Le souverain bondit littéralement :
– Aurais-tu perdu la tête ? Serais-tu devenu fou ?
Le fils de Sina désigna du doigt le jeune homme :
– Il ne l’avouera peut-être pas, mais c’est ainsi.
Le chef du village, terrorisé, était tombé à genoux et gémissait en se voilant la face.
– Retiens ton haleine ! hurla le sultan. Quant à toi, fils de Sina, que le Très-Haut te pardonne ton impertinence ! Mon fils épris d’une fille de dihkan ? J’ai rarement entendu propos aussi ridicules !
– Sache que je ne cherche en rien à t’offenser, expliqua Avicenne. Tu m’as prié de diagnostiquer le mal de ton fils, je l’ai fait. Je te le redis : il souffre du mal d’amour.
Le sultan, furieux, ordonna :
– Sors d’ici ! Que ton souvenir s’efface à jamais du Turkestan ! Le fils de Sina, très calme, s’apprêtait à obéir, lorsque soudain s’éleva la voix fluette du jeune homme :
– Je l’aime… J’aime Latifa et je veux l’épouser.
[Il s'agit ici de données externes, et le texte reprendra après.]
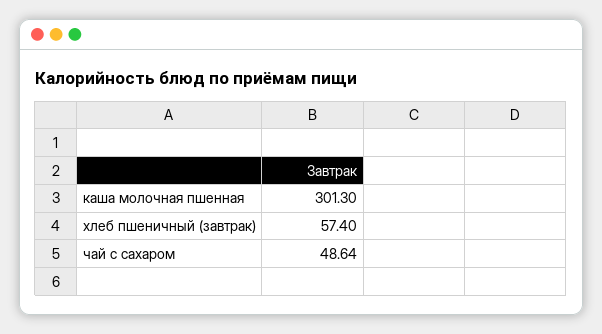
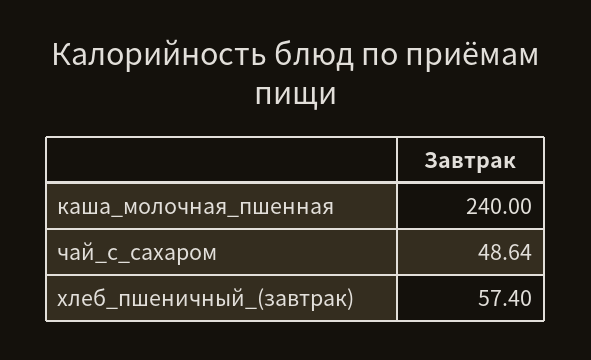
каша молочная пшенная: 301.3 -> 240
Toute l’assemblée se dressa, le sultan le premier, comme si le feu du ciel venait de tomber au milieu d’eux. Le souverain marcha vers son fils en bredouillant :
– Que dis-tu ?
– Je l’aime. Je veux l’épouser, répéta le jeune homme en baissant les yeux.

JE TE LE REDIS : IL SOUFFRE DU MAL D’AMOUR.
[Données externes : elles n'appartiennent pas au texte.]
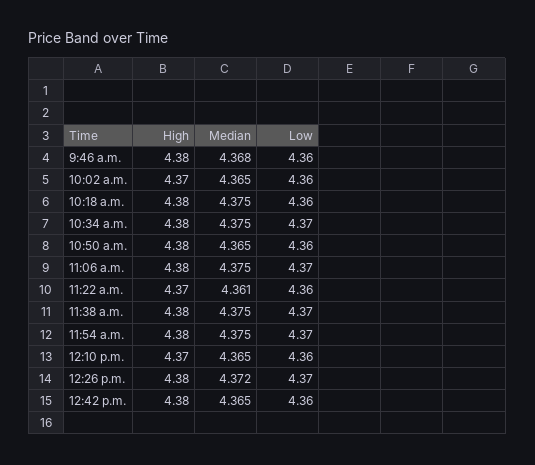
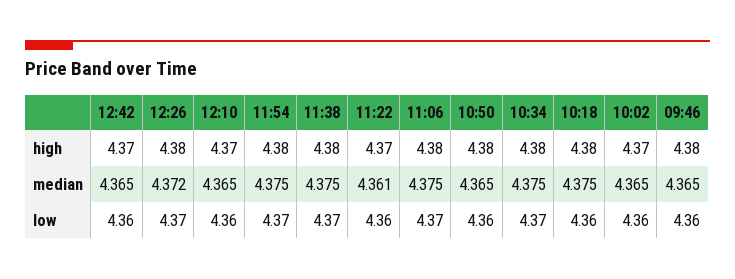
Median, 9:46 a.m.: 4.368 -> 4.365
High, 12:42 p.m.: 4.38 -> 4.37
Le sultan se laissa tomber parmi les coussins :
– Tu veux dire que tout ce temps-là tu te laissais mourir par amour ?
– Le médecin l’a dit.
Au bord de la défaillance, le sultan plongea sa main dans la retombée de sa manche et en ressortit un mouchoir de soie avec lequel il épongea la sueur qui humectait son front. Il pivota vers Avicenne et demanda :
– Par quel sortilège, par quel miracle es-tu parvenu à ce diagnostic ? Je te croyais médecin, non magicien !
– Majesté, il n’y a rien de magique dans l’incident du rythme cardiaque. C’est d’ailleurs toi qui m’as donné la clé. Dans l’instant où tu as prononcé le nom de « Sougoud », j’ai noté une précipitation des pulsations. En médecine, il faut savoir qu’il y a toujours une raison à une arythmie. J’ai donc tenté de la cerner. Lorsque le dihkan a cité la rue Al-Jabal, l’arythmie s’est trouvée confirmée, et le fut encore au nom d’Al-Badr, et enfin à celui de Latifa. Ayant perçu chez ton fils une grande émotivité, le diagnostic devint pure déduction.

Oui. Cela s’est passé en un temps où n’existaient ni scanner, ni stéthoscope, ni IRM, ni échographe, aucun de ces instruments prodigieux qui viennent infirmer ou confirmer un diagnostic. Rien, sinon la science de l’écoute.